Deux porte-conteneurs chinois liés à Cosco se sont brièvement dirigés vers le détroit d'Ormuz vendredi avant de faire demi-tour près des eaux iraniennes, ajoutant à l'inquiétude du marché concernant l'accès maritime dans le Golfe.
Parallèlement, ces mouvements sont intervenus alors que les Gardiens de la révolution iraniens ont répété que le trafic lié aux pays alignés sur les États-Unis et Israël ne serait pas autorisé à traverser la voie navigable, selon un rapport de Bloomberg.
Les CSCL Indian Ocean et CSCL Arctic Ocean se sont dirigés vers le nord-est depuis les eaux près de Dubaï avant de faire demi-tour près des îles Larak et Qeshm, près de l'entrée étroite du détroit d'Ormuz. Ces navires sont liés à la société d'État chinoise Cosco Shipping.
L'Iran a refoulé deux navires chinois vendredi, tandis que les CGRI ont déclaré avoir contraint trois porte-conteneurs de différentes nationalités à se retirer. Les gardiens ont également déclaré que le détroit était "fermé" à la navigation à destination et en provenance des ports liés aux "ennemis sionistes-américains" de l'Iran.
L'Associated Press a rapporté que l'Iran opérait ce que les analystes ont décrit comme un système de contrôle de facto pour les navires traversant Ormuz. Dans le cadre de ce système, certains navires ont dû passer par des routes contrôlées par l'Iran ou demander une autorisation avant le transit.

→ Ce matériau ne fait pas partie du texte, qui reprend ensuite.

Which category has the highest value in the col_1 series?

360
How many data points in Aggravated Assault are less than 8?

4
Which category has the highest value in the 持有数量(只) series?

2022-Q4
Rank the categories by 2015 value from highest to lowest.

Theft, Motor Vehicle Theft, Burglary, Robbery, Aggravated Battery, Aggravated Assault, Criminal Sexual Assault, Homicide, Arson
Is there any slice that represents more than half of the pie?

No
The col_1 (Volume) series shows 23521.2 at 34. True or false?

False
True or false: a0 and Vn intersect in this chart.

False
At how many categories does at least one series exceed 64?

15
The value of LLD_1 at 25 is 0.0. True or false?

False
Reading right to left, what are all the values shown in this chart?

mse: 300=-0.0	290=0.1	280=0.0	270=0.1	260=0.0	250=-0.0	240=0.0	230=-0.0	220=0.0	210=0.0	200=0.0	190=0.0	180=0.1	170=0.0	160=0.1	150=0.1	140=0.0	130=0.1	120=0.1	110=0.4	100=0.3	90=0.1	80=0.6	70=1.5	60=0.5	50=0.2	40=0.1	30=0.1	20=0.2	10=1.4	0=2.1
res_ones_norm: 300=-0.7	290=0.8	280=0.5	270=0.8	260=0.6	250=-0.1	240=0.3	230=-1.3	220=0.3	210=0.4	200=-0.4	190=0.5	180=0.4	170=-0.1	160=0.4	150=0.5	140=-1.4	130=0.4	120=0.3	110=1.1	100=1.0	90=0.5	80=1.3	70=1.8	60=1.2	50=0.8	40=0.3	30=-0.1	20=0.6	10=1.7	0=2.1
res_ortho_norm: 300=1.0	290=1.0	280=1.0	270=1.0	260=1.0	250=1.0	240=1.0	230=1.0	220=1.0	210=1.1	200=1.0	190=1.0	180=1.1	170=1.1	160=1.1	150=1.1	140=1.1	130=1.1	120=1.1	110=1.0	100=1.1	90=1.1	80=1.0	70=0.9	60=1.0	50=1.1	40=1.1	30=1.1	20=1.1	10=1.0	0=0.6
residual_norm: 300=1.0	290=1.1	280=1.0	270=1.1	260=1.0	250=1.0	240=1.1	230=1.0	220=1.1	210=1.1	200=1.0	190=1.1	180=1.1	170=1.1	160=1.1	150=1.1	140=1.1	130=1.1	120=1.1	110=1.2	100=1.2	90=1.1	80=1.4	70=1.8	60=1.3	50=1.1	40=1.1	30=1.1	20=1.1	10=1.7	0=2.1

Reuters a également rapporté que les Émirats arabes unis sont désormais disposés à soutenir une force internationale pour aider à rouvrir le détroit. Ce rapport fait suite à une baisse plus large du trafic maritime et à une inquiétude croissante concernant les flux d'énergie à travers l'un des goulets d'étranglement pétroliers les plus importants du monde.
Bitcoin et Ethereum ont tous deux baissé vendredi alors que les investisseurs réagissaient au risque renouvelé au Moyen-Orient. Bitcoin s'échangeait dernièrement à 66 619 $, en baisse d'environ 4,0% sur la journée, tandis qu'Ethereum s'échangeait à 1 990 $, également en baisse d'environ 3,9%.
Certains messages sur les réseaux sociaux affirmaient que l'Iran avait détruit un autre pétrolier à Ormuz, mais les résultats de Reuters examinés ici n'ont pas confirmé cette affirmation spécifique.